Five Companies That Dropped The Ball This Week

HP Shuns Insiders, Taps Another Outsider As CEO

HP this week hired Leo Apotheker, the former top exec of software vendor SAP, as its president and CEO. Despite the wealth of highly qualified internal candidates, HP for the third consecutive time decided that an outside candidate would be best equipped to lead the company.

HP passed over candidates such as Ann Livermore, executive vice president of its enterprise business; Vyomesh Joshi, head of its printer business, and Todd Bradley, head of its PC division.

Reading between the lines, HP wants to boost its sagging software business with industry wisdom from an experienced software veteran. But Apotheker, who resigned from SAP in February, was reportedly not well-loved by SAP employees and was also responsible for delays in SAP’s Business ByDesign on demand apps.

In announcing his resignation, Apotheker acknowledged the tension: "The pace of change was rapid, probably too rapid for some.
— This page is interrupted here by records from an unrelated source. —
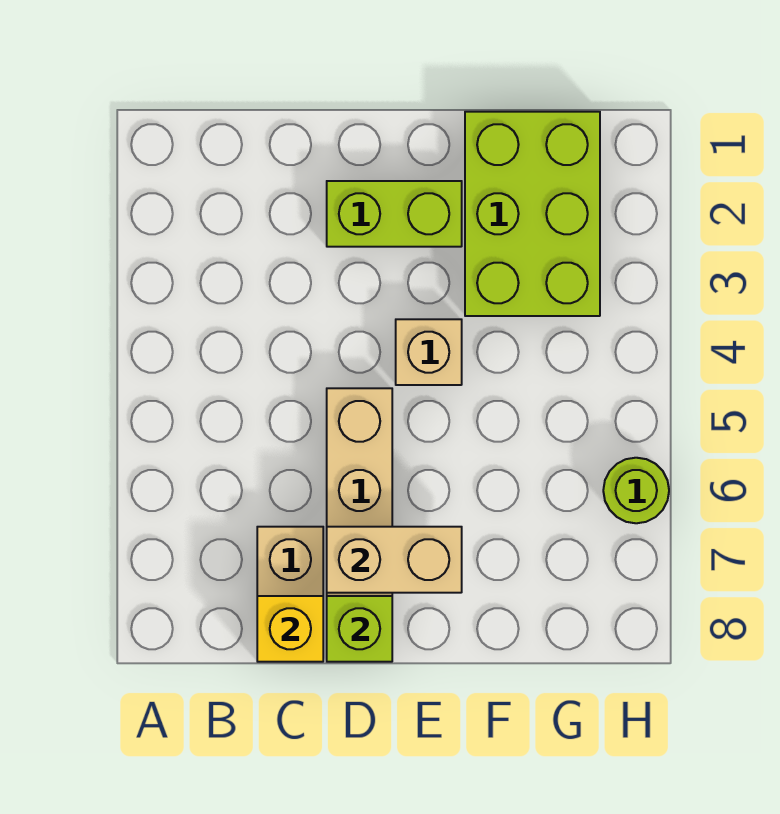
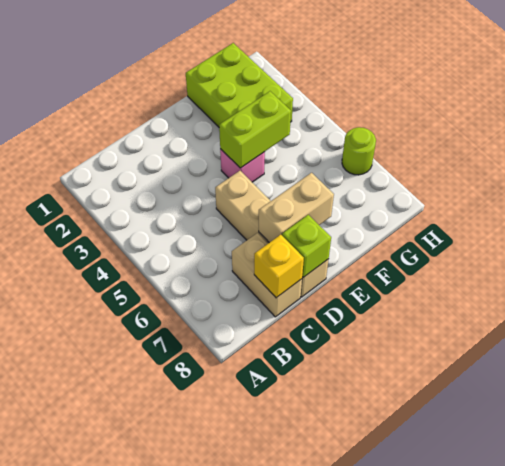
lime brick D2:E2 level 1 -> lime brick E4:F4 level 2
tan brick E4 level 1 -> pink brick E4 level 1

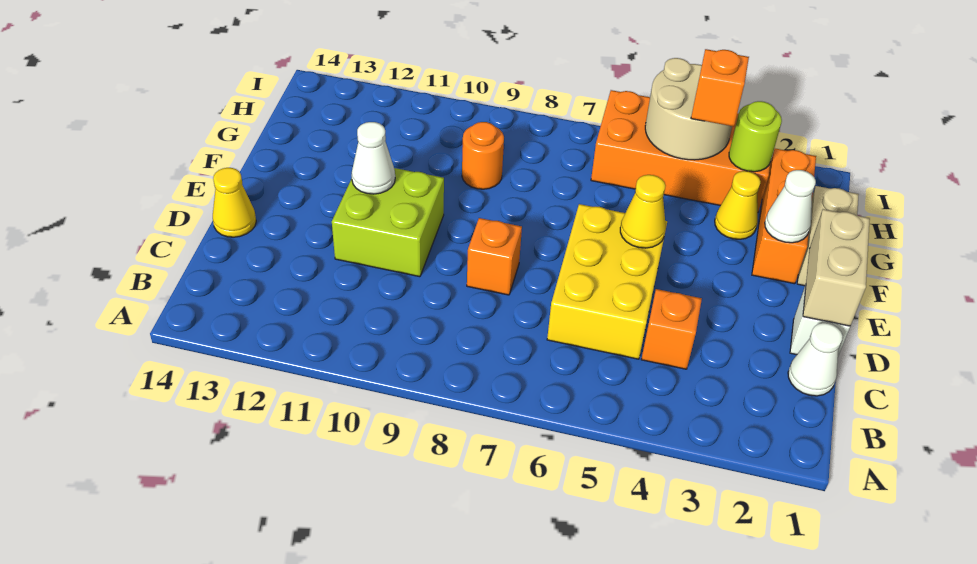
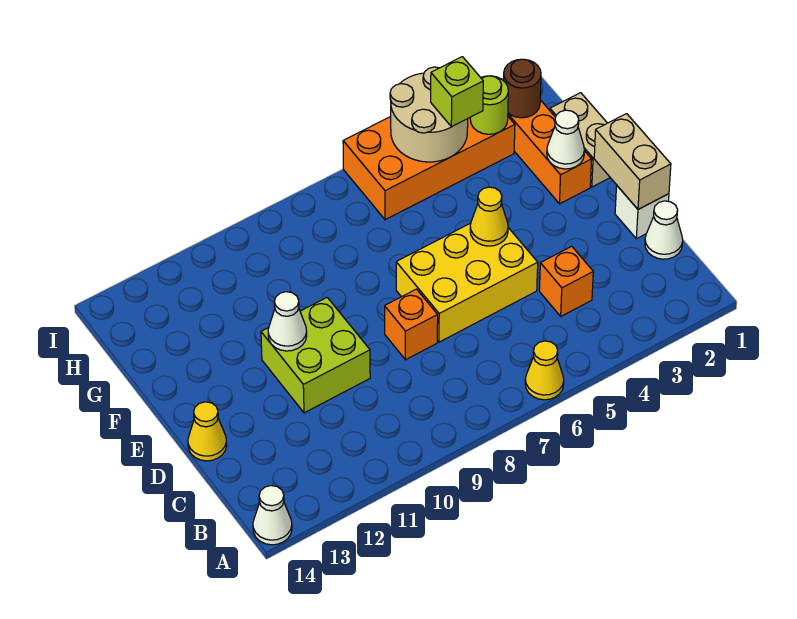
none -> white cone A14 level 1
yellow brick C5:E6 level 1 -> yellow brick D5:E7 level 1
yellow cone G3 level 1 -> yellow cone A6 level 1
orange round brick G9 level 1 -> none
none -> brown round brick H2 level 2
orange brick H4 level 3 -> lime brick H4 level 3

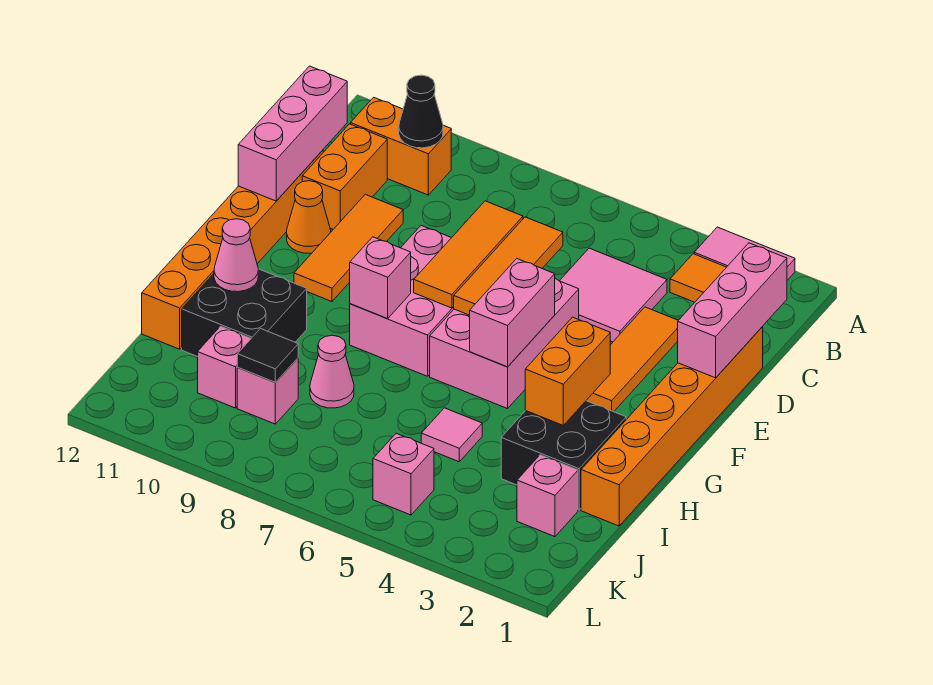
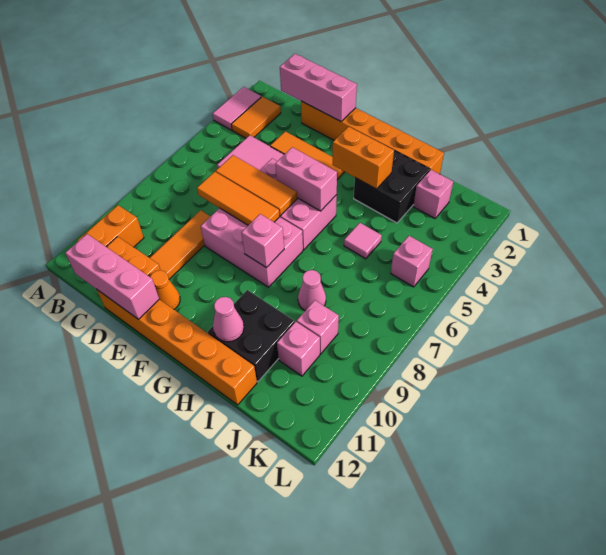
black cone B10 level 2 -> none
orange tile D10:F10 level 1 -> orange tile D8:D10 level 1
black tile J9 level 2 -> none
My communication towards you was not always optimal and the results of the employee survey did not completely come as a surprise to me given what happened during the time of the survey."

Exodus Of Top Executives Continues At Yahoo

The fleeing of executive leadership over at Yahoo continued this week with the departure of Executive Vice President Hilary Schneider, U.S. Audience head David Ko and Vice President of Media Jimmy Pitaro.

Kara Swisher of The Wall Street Journal's D: All Things Digital this week suggested that the departures could shake the foundations of CEO Carol Bartz's leadership.

"This entire mess -- and that’s precisely what it is -- calls into question the tenure of Bartz, a tough-talking, cost-cutting exec who was brought in to clean up Yahoo after the maelstrom around the failed takeover attempt by Microsoft several years ago," Swisher wrote in a blog post this week.

Microsoft Caught Fudging Windows Live Spaces Blog Numbers

When does 7 million actually mean 300,000? When it's Microsoft trying to inflate the usage figures for a discontinued product.

Microsoft this week said it's discontinuing its Windows Live Spaces blogging platform and moving its 7 million active Windows Live Spaces blogs over to Automattic’s WordPress platform. The fact that WordPress runs on Linux servers didn't go over well with Microsoft employees, according to internal emails published by Betanews this week.

To quell the discord, a Microsoft senior manager told employees the number of active Windows Live Spaces users is actually closer to 300,000. Of course, many companies inflate sales figures, but in this case Microsoft appears to have done WordPress a disservice, which is all the more surprising given that Automattic was an early Windows Azure partner.

RIM Chums Mobile Waters With PlayBook Tease

Research In Motion's leap into the tablet market this week stirred considerable fanfare. By as many industry watchers have noted, the video RIM played at the Playbook launch event never actually shows the tablet being used.

RIM co-CEO Mike Lazaridis brought a Playbook onstage and held it up for all to see, but he didn't spend much time showing how it works and what it's capable of. No word on pricing, and a vague "early 2011" release time frame add to the mystery.

RIM is taking a page from the Microsoft playbook here, pre-announcing a product well in advance of its release and being coquettishly non-committal about features so as not to set unrealistic expectations. But even Microsoft has come to realize that this approach just ends up frustrating customers and leading to negative perceptions of the product.

Sneaky Google Android Apps Sending User Data To Advertisers

A report published this week by researchers from Penn State, Duke University, and Intel Labs found that some popular third party Google Android apps are surreptitiously sending user data to advertising servers.

Researchers found that 15 of the 30 apps they studied send users' location data to advertising servers, while seven Android apps captured and transmitted device IDs, as well as phone numbers and the serial numbers of SIM cards. The study also noted that Android users aren't aware that the apps are gathering this data.

Google insists that it provides a code of best practices to Android app developers on how to responsibly handle user data. But best practices doesn't equate to enforcement. Apple gets criticized for some of its App Store policies, but do you think it would allow this sort of thing to go on?